My “tacos de dorado”, three flour tortillas, each with a piece of battered and deep fried mahi-mahi topped with chipotle mayonnaise, shredded lettuce and cilantro, were not what I was expecting or hoping for, although I must not have paid attention to the menu description. To my way of thinking, there is absolutely nothing like simply grilled fish in a corn tortilla, topped with salsa Mexicana, lime and perhaps a bit of guacamole, so I wasn’t prepared for anything other than that, but that’s just me. Fried fish is the norm in many places serving fish tacos, and once I got over the idea of eating “fish fingers”, I found them to be fine, if a bit heavy, and two were more than enough; the third went uneaten. I noticed my friend, who had also ordered the tacos, scraping off the chipotle mayonnaise, but she was the same one who had found the potatoes to be too spicy.
Another friend’s steak frites made her very happy, the meat also topped by chipotle mayonnaise, and we all had a taste of the frites, which were thin, crisp and delicious. The gnocchi with meat ragu was pronounced as “good”, although not with an excess of enthusiasm. We finished the meal with a third bottle of wine and no dessert.
On another occasion, I ordered the “frankfurter”, which was a large hot dog, grilled and served in a toasted bun with frites. Not only was it excellent, it was the envy of the table; everyone else having ordered something more “high end”, but lusting after my simple sausage. During my last visit, it was everyone at my table, including me, staring at someone else’s frankfurter, wishing we had ordered it for ourselves. It is quite seductive.

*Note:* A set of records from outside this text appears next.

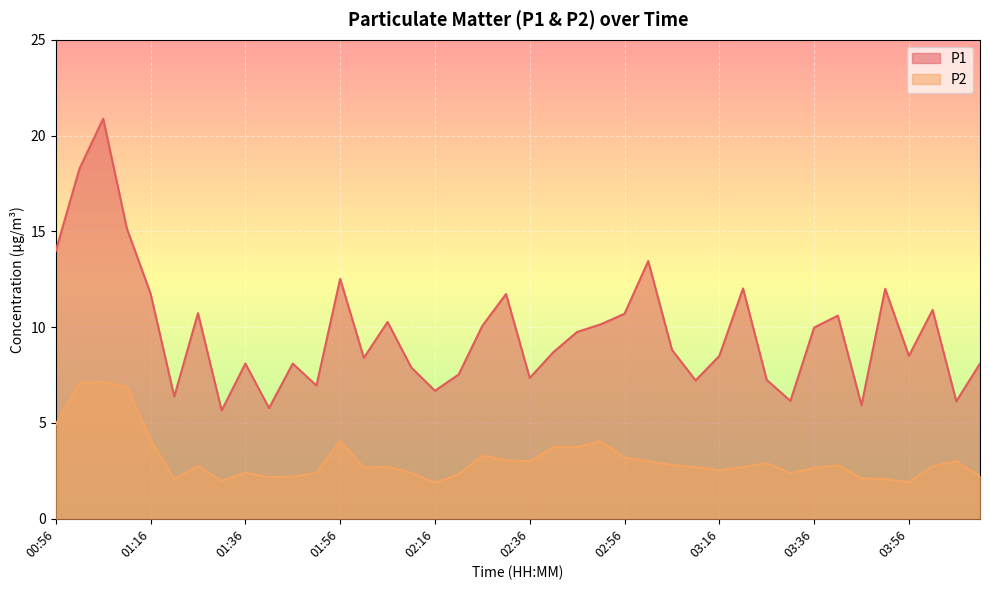

The P1 series shows 13.0 at 02:21. True or false?

False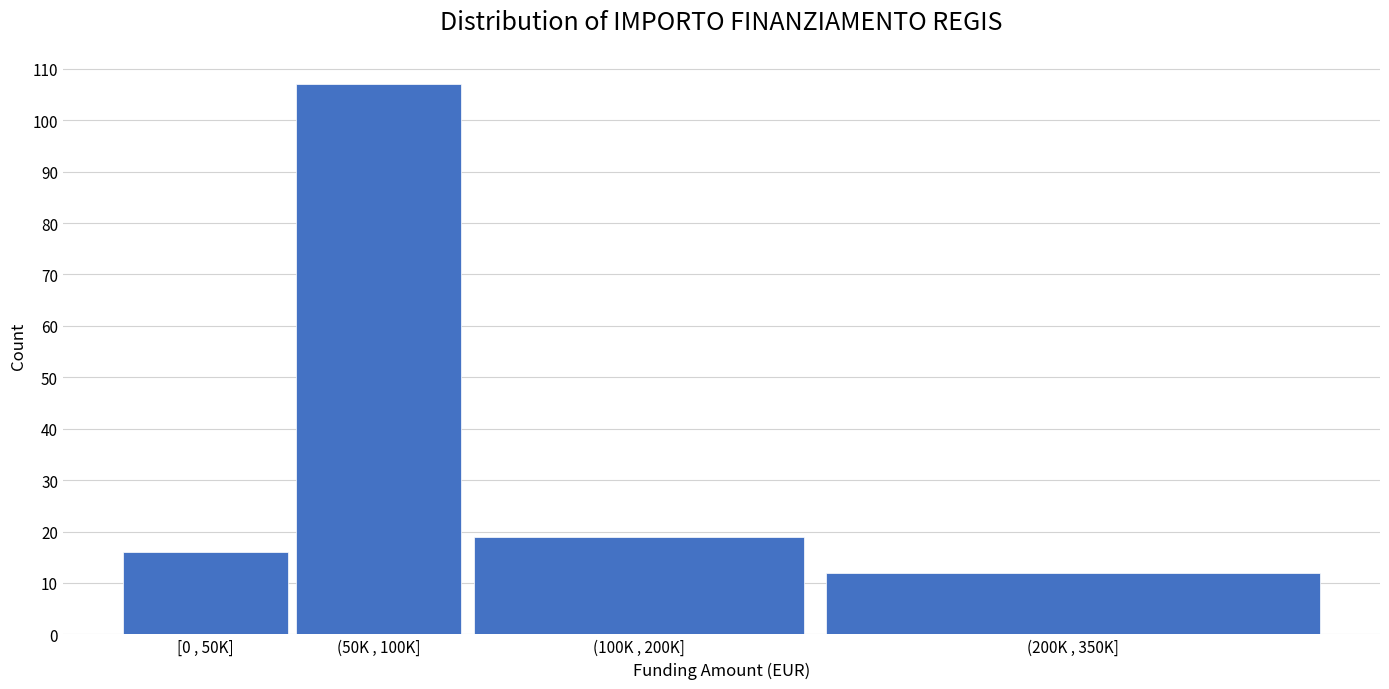

Reading right to left, transcribe all the data shown in this chart.

12	19	107	16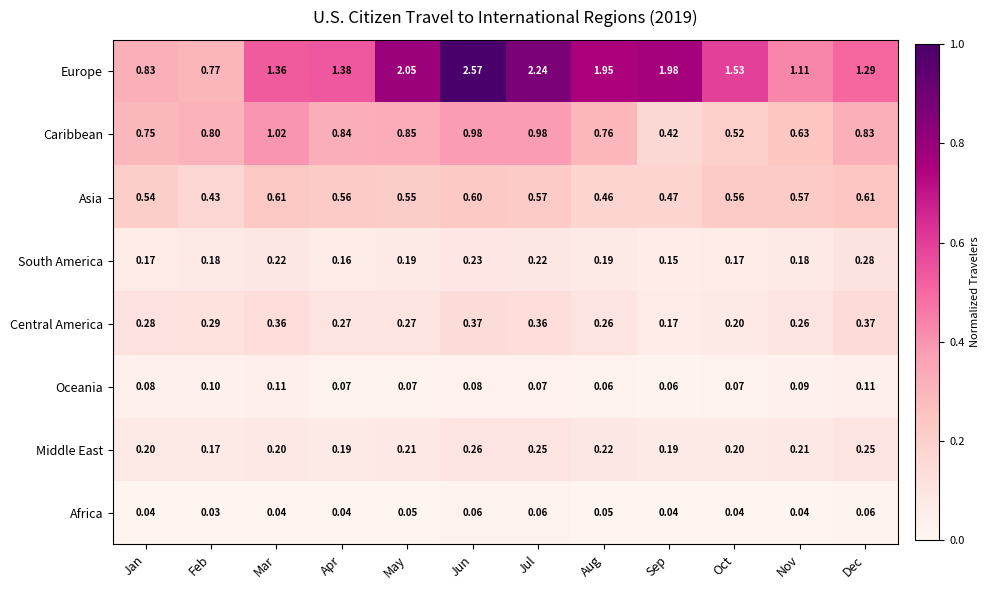

Which series has the widest spread of values?

Europe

Mention also has to be made of the “revueltitos” and “montaditos”, two typical Basque appetizers, the first being scrambled eggs with a chosen ingredient (mushrooms, chorizo, cheese, to name a few available) served atop roasted potato. “Montaditos” are the same toppings, served on baguette slices. When last ordered, two slices of thick, doughy bread, topped with crushed fresh tomato sauce and lots of anchovy filets made an enjoyable “tapa” to begin the meal.
Nightly specials and monthly wine specials are listed on blackboards around the room. One of my favorites, the Dorado With 3 Chiles, almost always arrives perfectly fresh and just barely cooked through. It is prepared in a very spicy olive oil based sauce laced with both dry and fresh chiles and served with grilled asparagus and tomato on the side. For the most part, desserts are forgettable, so on those nights when I am not yet satisfied, I order a plate of cheese to finish the wine.
Primos has a lot going for it in addition to the above average (and frequently, way above average) food. Most people are there to have a good time and enjoy the pleasant buzz the restaurant always seems to generate, especially when the weather is good, the terrace is active and the guests are well into their second or third drink of the evening.
I find the service at Primos to be professional and very pleasant, although the waiters may get slightly harried at peak times and you will need to flag them down. When you do, their response is courteous and prompt. Prices are very reasonable…last night’s dinner for four, with a couple of drinks and 3 bottles of wine was in the $MXP2000 range, including tip. You can of course spend more…or less. A hot dog and a beer would set you back about $MXP100, and that is exactly what I will be ordering on my next visit.